Problema 1:
De acordo com a entrevista, qual é o nome do candidato adversário que tinha sido prefeito de Dourados?

P- Havia alguma pesquisa de opinião para avaliar a inserção de seu nome na sociedade?

W- Não, não se realizava pesquisa naquela época. E assim começamos a nos preparar para a luta. 

P- O sr. acreditou que era viável aquele projeto político?

W- Comecei a caminhar,  e, caminhando é que se chega ao fim das jornadas. E me animei, pois percebi que havia chances. E começamos a crescer. No próprio município de Dourados, onde o candidato adversário, José Elias, tinha sido prefeito, eu sentia que tinha chances; não de ganhar, mas pelo menos de atenuar muito a sua vitória. E isso de fato ocorreu. Ele acabou vencendo em Dourados por um número de votos muito reduzido. O que lhe tirou as possibilidades. Um colégio eleitoral como Dourados que abraça a candidatura do adversário tira as chances do outro candidato.

(Entradas retiradas de uma coleção)
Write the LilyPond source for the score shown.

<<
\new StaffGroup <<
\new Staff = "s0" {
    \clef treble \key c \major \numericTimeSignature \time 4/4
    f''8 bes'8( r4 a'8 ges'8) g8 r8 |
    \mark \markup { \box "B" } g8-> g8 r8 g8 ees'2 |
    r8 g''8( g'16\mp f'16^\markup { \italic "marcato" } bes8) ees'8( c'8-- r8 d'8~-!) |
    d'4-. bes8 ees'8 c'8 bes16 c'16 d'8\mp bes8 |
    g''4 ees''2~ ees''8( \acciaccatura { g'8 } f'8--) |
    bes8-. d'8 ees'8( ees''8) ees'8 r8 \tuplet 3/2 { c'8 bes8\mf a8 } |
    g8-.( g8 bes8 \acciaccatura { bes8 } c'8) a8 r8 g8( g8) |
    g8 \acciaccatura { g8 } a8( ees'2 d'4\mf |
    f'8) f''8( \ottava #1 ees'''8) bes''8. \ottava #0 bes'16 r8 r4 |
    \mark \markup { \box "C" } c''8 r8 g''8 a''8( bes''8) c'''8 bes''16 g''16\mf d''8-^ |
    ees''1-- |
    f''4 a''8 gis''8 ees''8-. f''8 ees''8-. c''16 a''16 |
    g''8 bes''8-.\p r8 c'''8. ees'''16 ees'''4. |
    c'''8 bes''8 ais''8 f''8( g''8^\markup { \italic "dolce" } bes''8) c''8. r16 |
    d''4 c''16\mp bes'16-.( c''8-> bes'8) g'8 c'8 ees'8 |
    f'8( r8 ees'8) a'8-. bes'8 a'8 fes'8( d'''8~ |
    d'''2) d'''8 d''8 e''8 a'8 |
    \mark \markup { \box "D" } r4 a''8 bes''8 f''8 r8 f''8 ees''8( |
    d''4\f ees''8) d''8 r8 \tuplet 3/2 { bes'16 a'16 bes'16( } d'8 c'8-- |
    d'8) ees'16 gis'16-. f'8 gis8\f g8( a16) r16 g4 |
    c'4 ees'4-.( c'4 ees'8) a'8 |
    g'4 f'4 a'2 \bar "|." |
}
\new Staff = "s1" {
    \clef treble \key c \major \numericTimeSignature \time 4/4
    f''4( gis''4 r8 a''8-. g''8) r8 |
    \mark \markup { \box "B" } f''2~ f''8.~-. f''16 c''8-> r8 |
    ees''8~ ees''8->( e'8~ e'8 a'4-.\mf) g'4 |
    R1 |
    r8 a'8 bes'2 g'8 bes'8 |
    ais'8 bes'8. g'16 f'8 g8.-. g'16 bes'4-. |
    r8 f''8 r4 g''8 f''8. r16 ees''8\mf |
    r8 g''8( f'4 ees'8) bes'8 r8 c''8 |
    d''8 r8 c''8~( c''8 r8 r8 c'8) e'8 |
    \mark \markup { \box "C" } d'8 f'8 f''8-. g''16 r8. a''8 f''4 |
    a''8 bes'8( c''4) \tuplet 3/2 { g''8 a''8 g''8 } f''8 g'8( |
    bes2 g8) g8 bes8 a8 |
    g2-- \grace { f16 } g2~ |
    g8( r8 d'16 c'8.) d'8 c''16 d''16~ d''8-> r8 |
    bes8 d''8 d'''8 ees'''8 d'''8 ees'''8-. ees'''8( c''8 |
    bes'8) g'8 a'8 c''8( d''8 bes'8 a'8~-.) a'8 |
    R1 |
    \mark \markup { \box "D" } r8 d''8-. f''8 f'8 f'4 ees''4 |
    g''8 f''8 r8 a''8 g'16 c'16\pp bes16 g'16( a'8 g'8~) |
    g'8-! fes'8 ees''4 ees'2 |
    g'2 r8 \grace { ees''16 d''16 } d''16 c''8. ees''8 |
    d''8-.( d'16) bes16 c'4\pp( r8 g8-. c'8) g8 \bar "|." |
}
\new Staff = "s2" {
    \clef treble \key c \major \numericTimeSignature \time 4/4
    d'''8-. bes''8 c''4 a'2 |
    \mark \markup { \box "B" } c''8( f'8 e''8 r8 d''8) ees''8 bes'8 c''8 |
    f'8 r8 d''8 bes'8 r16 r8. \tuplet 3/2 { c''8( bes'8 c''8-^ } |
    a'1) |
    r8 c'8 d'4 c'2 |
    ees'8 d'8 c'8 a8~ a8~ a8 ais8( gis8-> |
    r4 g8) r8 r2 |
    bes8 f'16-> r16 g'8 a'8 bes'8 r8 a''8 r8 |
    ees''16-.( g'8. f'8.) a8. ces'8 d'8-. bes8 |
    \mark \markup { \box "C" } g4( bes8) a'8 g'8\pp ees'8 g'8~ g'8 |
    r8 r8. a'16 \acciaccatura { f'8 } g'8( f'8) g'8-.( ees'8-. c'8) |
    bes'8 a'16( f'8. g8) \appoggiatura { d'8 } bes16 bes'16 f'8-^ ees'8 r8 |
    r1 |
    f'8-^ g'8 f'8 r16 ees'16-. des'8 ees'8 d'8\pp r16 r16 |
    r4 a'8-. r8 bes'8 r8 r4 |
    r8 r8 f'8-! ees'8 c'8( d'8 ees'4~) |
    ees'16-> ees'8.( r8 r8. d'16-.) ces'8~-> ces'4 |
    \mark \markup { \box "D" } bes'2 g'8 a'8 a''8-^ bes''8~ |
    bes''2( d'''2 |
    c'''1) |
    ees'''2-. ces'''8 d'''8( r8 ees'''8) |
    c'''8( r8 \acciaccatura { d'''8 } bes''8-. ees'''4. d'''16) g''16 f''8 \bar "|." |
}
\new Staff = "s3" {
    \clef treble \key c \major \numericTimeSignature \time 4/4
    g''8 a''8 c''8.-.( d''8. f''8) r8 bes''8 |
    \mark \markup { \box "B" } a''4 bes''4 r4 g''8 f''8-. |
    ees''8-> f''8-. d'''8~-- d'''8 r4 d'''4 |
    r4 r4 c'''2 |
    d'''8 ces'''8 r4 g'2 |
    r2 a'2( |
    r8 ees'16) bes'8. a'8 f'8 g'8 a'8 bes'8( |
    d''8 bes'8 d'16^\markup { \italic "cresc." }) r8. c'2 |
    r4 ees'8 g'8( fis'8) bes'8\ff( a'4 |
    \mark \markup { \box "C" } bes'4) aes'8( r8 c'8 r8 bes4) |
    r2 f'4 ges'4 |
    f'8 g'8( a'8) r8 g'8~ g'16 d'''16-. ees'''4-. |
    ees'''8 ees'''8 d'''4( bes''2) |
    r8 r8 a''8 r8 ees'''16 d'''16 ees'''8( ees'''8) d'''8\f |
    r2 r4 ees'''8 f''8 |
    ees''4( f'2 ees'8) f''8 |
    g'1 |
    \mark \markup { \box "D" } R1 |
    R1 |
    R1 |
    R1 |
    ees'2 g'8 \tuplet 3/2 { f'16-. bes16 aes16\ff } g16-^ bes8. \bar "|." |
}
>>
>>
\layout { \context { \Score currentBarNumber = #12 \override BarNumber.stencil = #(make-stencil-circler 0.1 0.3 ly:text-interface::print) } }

Problema 2:
Por favor, reúna todas as linhas que contenham a palavra "acciaccatura", levando em conta maiúsculas e minúsculas.

Resposta escrita 1:
José Elias.

Resposta escrita 2:
    g''4 ees''2~ ees''8( \acciaccatura { g'8 } f'8--) |
    g8-.( g8 bes8 \acciaccatura { bes8 } c'8) a8 r8 g8( g8) |
    g8 \acciaccatura { g8 } a8( ees'2 d'4\mf |
    r8 r8. a'16 \acciaccatura { f'8 } g'8( f'8) g'8-.( ees'8-. c'8) |
    c'''8( r8 \acciaccatura { d'''8 } bes''8-. ees'''4. d'''16) g''16 f''8 \bar "|." |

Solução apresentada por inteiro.